There are four types of partnerships:

  • General partnership: Two or more people own the company and typically share profits and losses equally unless otherwise specified. 
  • Limited partnership: Business owners partner with silent investors. The silent investors do not make decisions for the company or handle daily operations. And, investors do not have management functions or the risk of liability. This type of partnership is more structured and can only be created under the state’s limited partnership law. 
  • Limited liability partnership: Members are not personally liable for the business’s debts or other partner’s actions. This type of partnership means that each member is only responsible for their own actions and may be protected from the actions of other members. 
  • LLC partnership: This type of partnership is a limited liability company with multiple members rather than one owner. In this type of partnership, the members typically cannot be sued for the business’s debts or actions. But, members can be held liable for the actions of other members. 

The IRS considers partners to be self-employed for tax purposes. Partnerships have pass-through taxation where profits and losses pass through the business to the members. This type of taxation is why partners are considered self-employed. 

All partners must file:

  • Form 1065, US Return of Partnership Income
  • Schedule K-1, Partner’s Share of Income, Deductions, Credits, etc.

5. Single-member limited liability companies

An LLC is a business entity that is legally separate from its owner. LLC owners have financial and legal protections similar to corporations. So, they can open bank accounts and credit cards under the business name and process transactions without using their personal information.

Because LLCs are separate legal entities, the owner is not held personally liable for any business debts. In other words, owners do not risk their personal assets if the business acquires debt. 

Limited liability companies experience pass-through taxation. So, the income tax liability passes through the business to the business owner.
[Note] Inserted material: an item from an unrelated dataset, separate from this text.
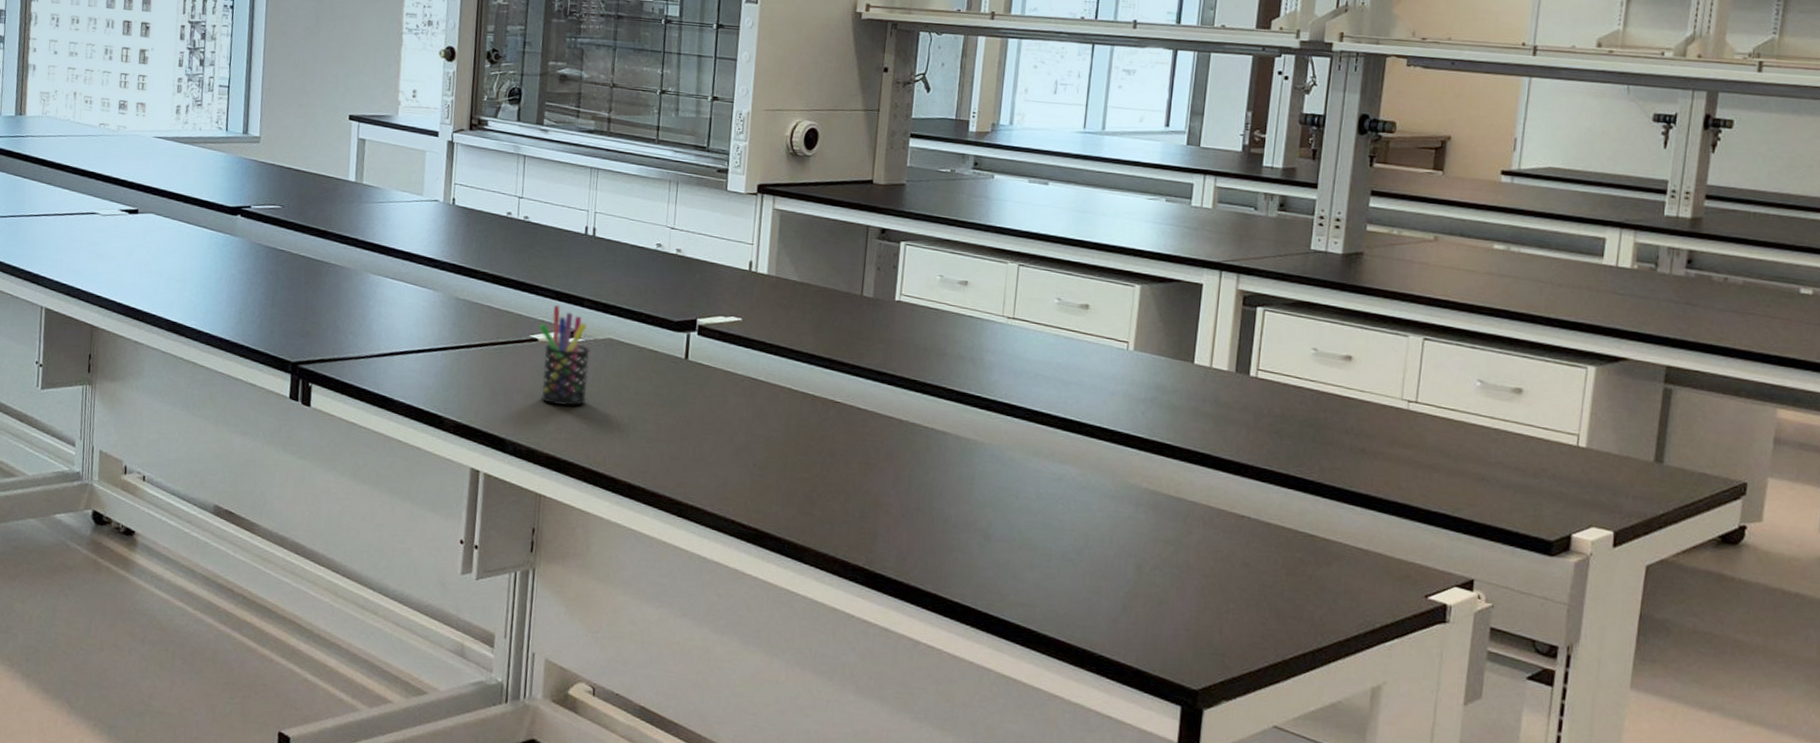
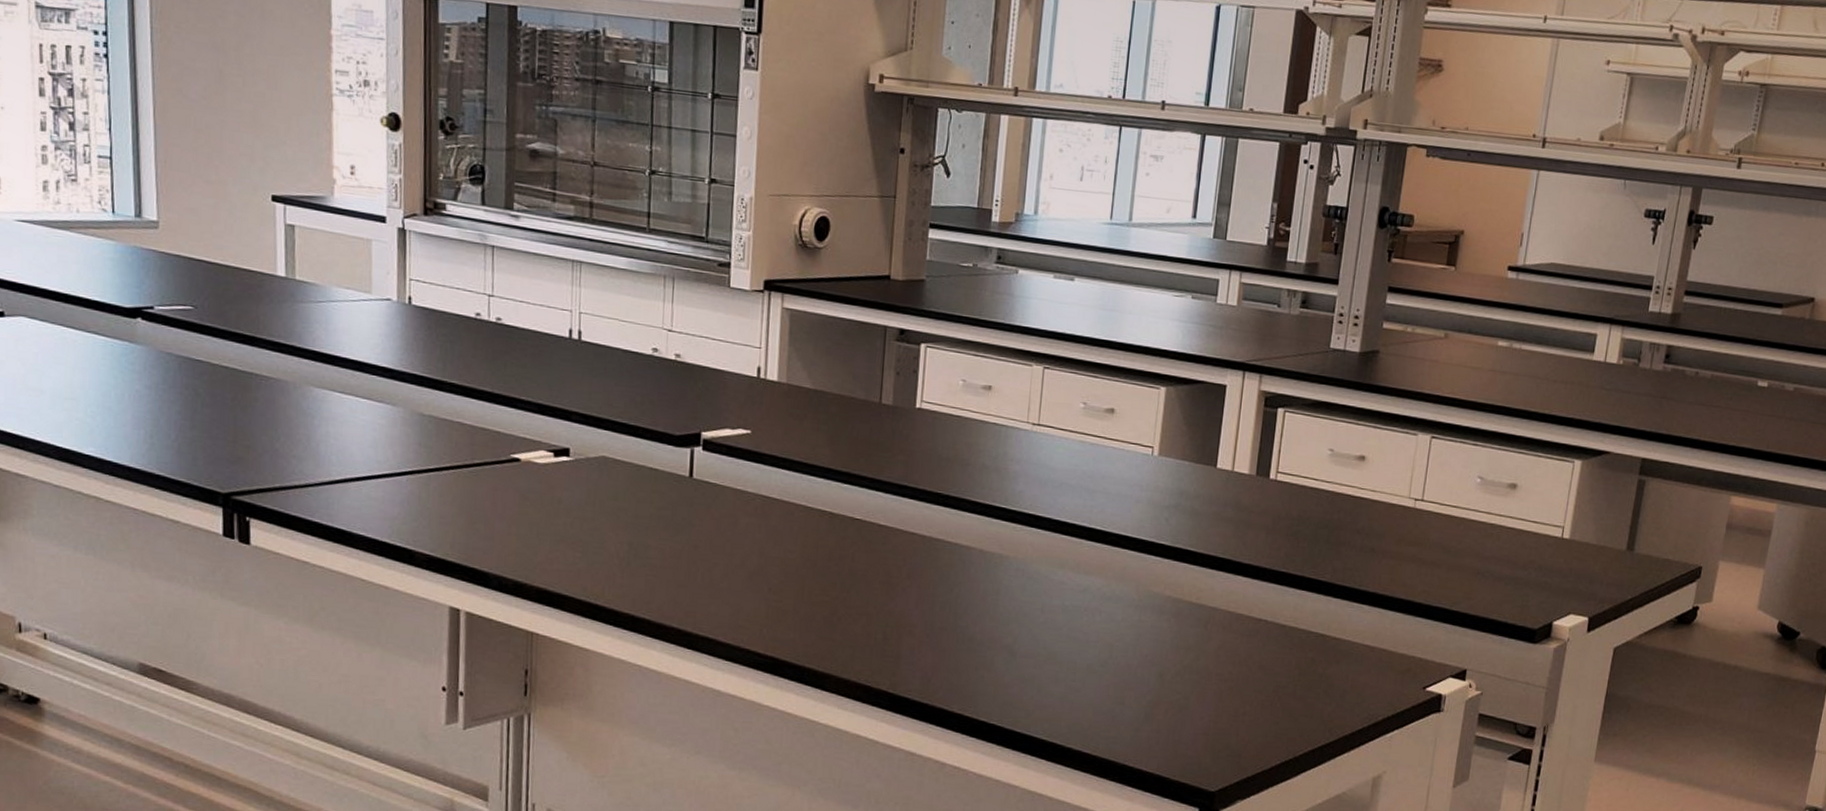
pen holder: present [539,304,590,406] -> none [521,419,581,534]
And, owners report profits and losses on their personal tax returns, which makes them self-employed to the IRS.   

LLC owners are taxed as sole proprietorships and must report the business’s profits and losses on Schedule C, which they attach to their personal income tax return. 

Self-employment pros and cons

Regardless of which type of self-employment you choose for your business, there are some pros and cons to consider. 

Pros of self-employment include:

  • Making your own hours
  • Customizing your work environment to you and your needs
  • Choosing the type of work you do
  • Deciding how you want to do the work
  • Earning all of the rewards
  • Total control of the business

Cons of self-employment include:

  • Working long hours
  • Taking on all potential risks for the business

If you do not hire employees or have a partner, you may experience other cons, such as:

  • Not having coworkers or being alone while working
  • Doing all of the work yourself
  • Making every decision, often without input

The benefits of self-employment can work with the drawbacks, too. If you make a decision that doesn’t work (i.e., taking on risk), you have the control to make changes. According to James Crawford, Co-founder of DealDrop:

For me, the greatest benefit to being self-employed is that between my partner and myself, we reap the benefits for the work we put in. They don’t get passed upwards in a command chain. We can determine when and where we work. If we decide that some aspect of the business could be done better, we can change it, and if it doesn’t work, we can decide to try something else, we don’t have to seek permission from elsewhere.”

Before making a decision on the type of self-employment you want to pursue, review the pros and cons of being self-employed. Then, carefully weigh the types of self-employment to determine which option works best for you and your goals. And remember, you may be able to file paperwork to change the legal setup of your business if your type of self-employment needs to change.